Some places in the world disprove the facts laid down by science by a huge margin. One such place is a small village in India, which has a birth-rate of twins so high it challenges the general notion of biology!
Kodinhi is a modest settlement in Kerala, India. It is home to about 2,000 families, but the most remarkable thing about the village is that there are around 400 pairs of twins in those families!
Twins, twins everywhere!
India has one of the lowest rates for the pairs of twins born in a country, standing at around 9 twins per 1,000 births. However, people in Kodinhi seem to have sworn to break this norm. The rate in that village stands at an astonishing 45 twins per 1,000 births! This rate is not just high in India, it is one of the highest all around the world.
There is no proper explanation for this phenomenon, although scientists have tried really hard to find some conclusion to it. Local doctor Krishnan Sribiju took up this case in the late 2000s. His reports were published in The Daily Mail, where he stated that Asian people have the lowest occurrences of twinning at about 4 per 1,000 and along with that, due to the cost of performing and IVF, people in that village do not opt for it.
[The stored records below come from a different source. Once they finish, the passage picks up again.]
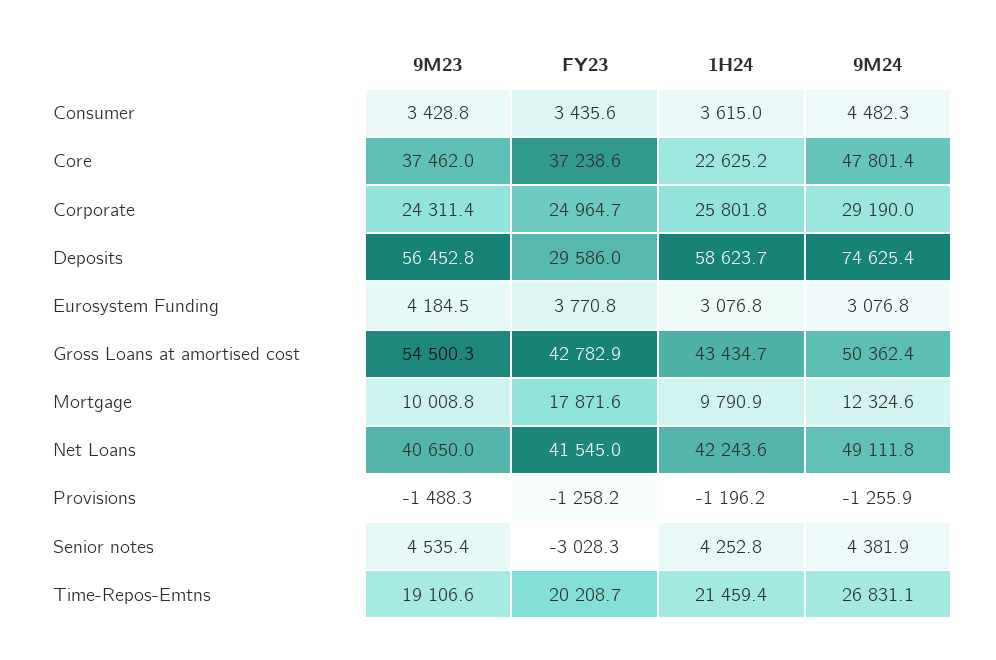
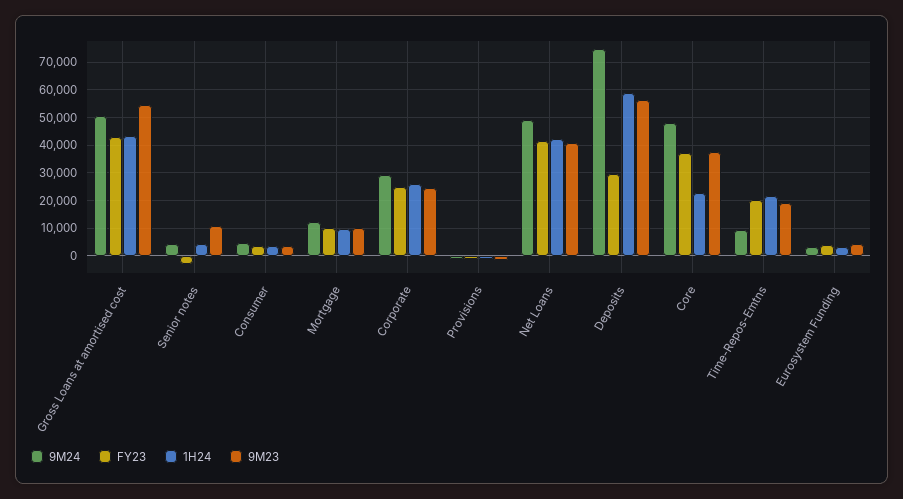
  {
    "9M23": {
      "Consumer": 3428.8,
      "Core": 37462,
      "Corporate": 24311.4,
      "Deposits": 56452.8,
      "Eurosystem Funding": 4184.5,
      "Gross Loans at amortised cost": 54500.3,
      "Mortgage": 10008.8,
      "Net Loans": 40650,
      "Provisions": -1488.3,
-     "Senior notes": 4535.4,
+     "Senior notes": 10000,
      "Time-Repos-Emtns": 19106.6
    },
    "FY23": {
      "Consumer": 3435.6,
      "Core": 37238.6,
      "Corporate": 24964.7,
      "Deposits": 29586,
      "Eurosystem Funding": 3770.8,
      "Gross Loans at amortised cost": 42782.9,
-     "Mortgage": 17871.6,
+     "Mortgage": 10000,
      "Net Loans": 41545,
      "Provisions": -1258.2,
      "Senior notes": -3028.3,
      "Time-Repos-Emtns": 20208.7
    },
    "1H24": {
      "Consumer": 3615,
      "Core": 22625.2,
      "Corporate": 25801.8,
      "Deposits": 58623.7,
      "Eurosystem Funding": 3076.8,
      "Gross Loans at amortised cost": 43434.7,
      "Mortgage": 9790.9,
      "Net Loans": 42243.6,
      "Provisions": -1196.2,
      "Senior notes": 4252.8,
      "Time-Repos-Emtns": 21459.4
    },
    "9M24": {
      "Consumer": 4482.3,
      "Core": 47801.4,
      "Corporate": 29190,
      "Deposits": 74625.4,
      "Eurosystem Funding": 3076.8,
      "Gross Loans at amortised cost": 50362.4,
      "Mortgage": 12324.6,
      "Net Loans": 49111.8,
      "Provisions": -1255.9,
      "Senior notes": 4381.9,
-     "Time-Repos-Emtns": 26831.1
+     "Time-Repos-Emtns": 10000
    }
  }

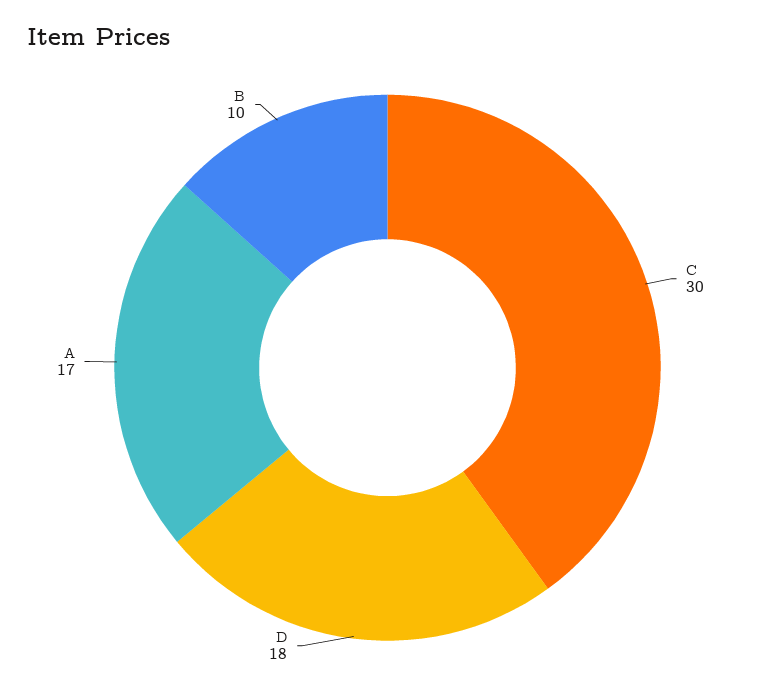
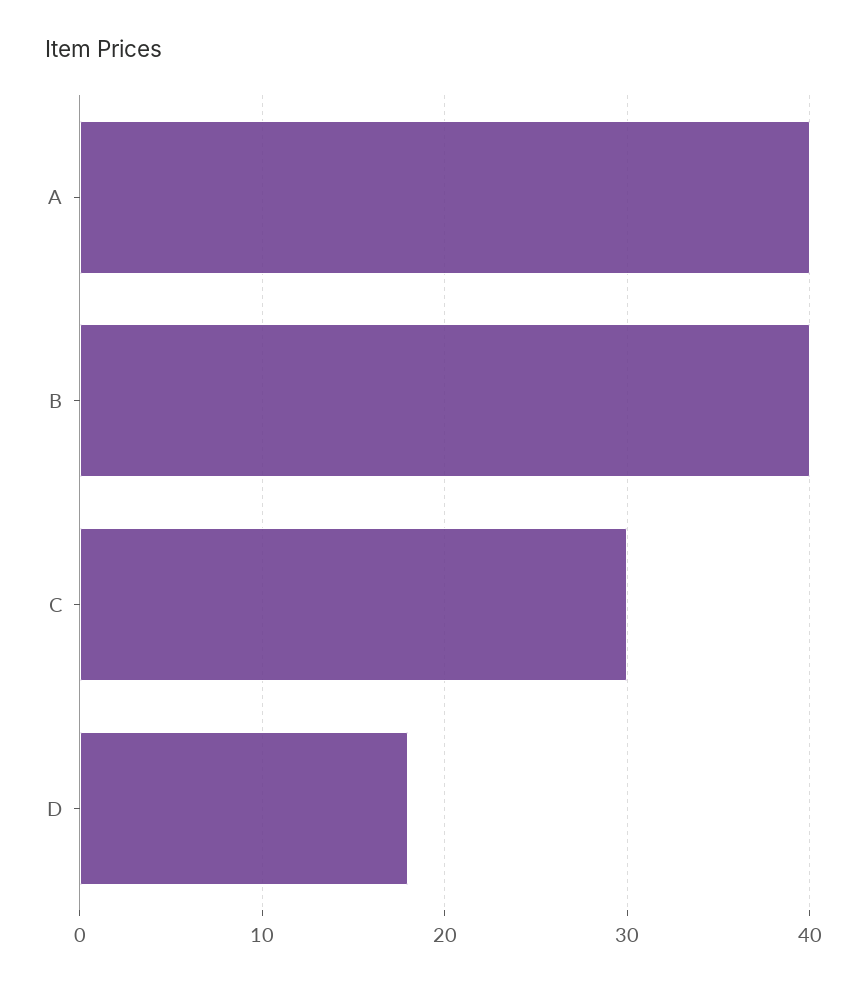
  {
    "C": 30,
    "D": 18,
-   "A": 17,
+   "A": 40,
-   "B": 10
+   "B": 40
  }

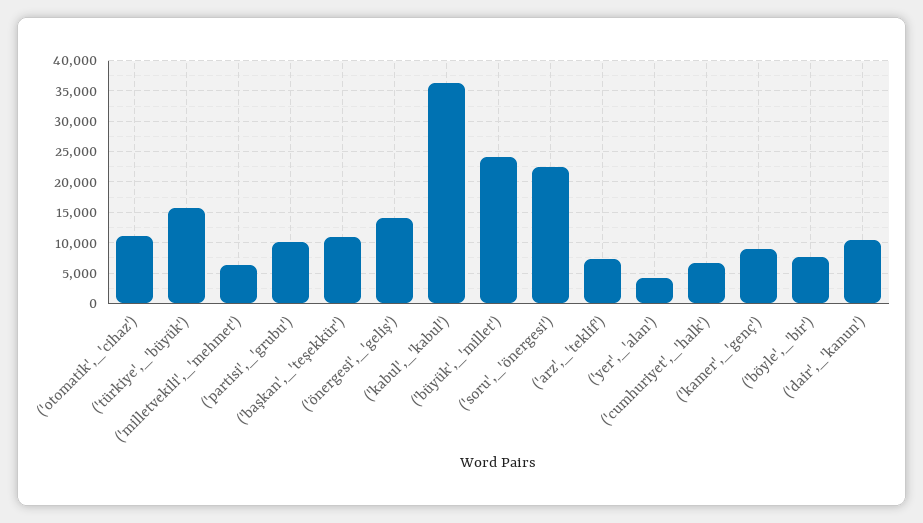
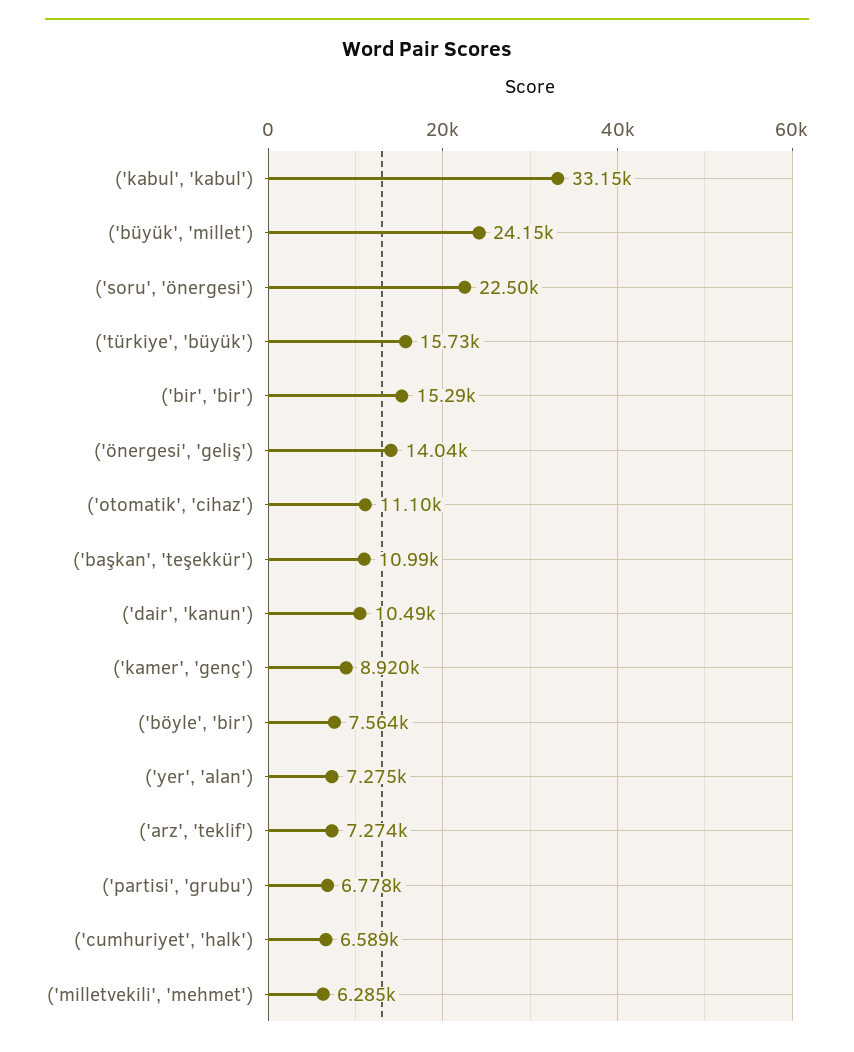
  {
    "('otomatik',_'cihaz')": 11100,
    "('türkiye',_'büyük')": 15730,
    "('milletvekili',_'mehmet')": 6285,
-   "('partisi',_'grubu')": 10000,
+   "('partisi',_'grubu')": 6778,
    "('başkan',_'teşekkür')": 10990,
    "('önergesi',_'geliş')": 14040,
-   "('kabul',_'kabul')": 36000,
+   "('kabul',_'kabul')": 33150,
    "('büyük',_'millet')": 24150,
    "('soru',_'önergesi')": 22500,
    "('arz',_'teklif')": 7274,
-   "('yer',_'alan')": 4000,
+   "('yer',_'alan')": 7275,
    "('cumhuriyet',_'halk')": 6589,
    "('kamer',_'genç')": 8920,
    "('böyle',_'bir')": 7564,
-   "('dair',_'kanun')": 10490
+   "('dair',_'kanun')": 10490,
+   "('bir', 'bir')": 15290
  }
Where are they all coming from?
One possible explanation could have been included in the diet of the people of Kodinhi. However, it doesn’t appear that there is anything strange, different or out of ordinary about the food or the water consumed by the residents of the village. All that Sribiju could conclude was that according to his research, this miracle in the medical world began in that village around 60 to 70 years ago.
As of now, we still do not have answers to the important questions this phenomenon poses. The mystery of the twin village, Kodinhi will remain a mystery for now, but it’s a challenge that the scientific community has to solve. After all, it is true that communities such as these do contribute to our knowledge about genetics and fertility; and may, in time, help us devise methods to tackle infertility.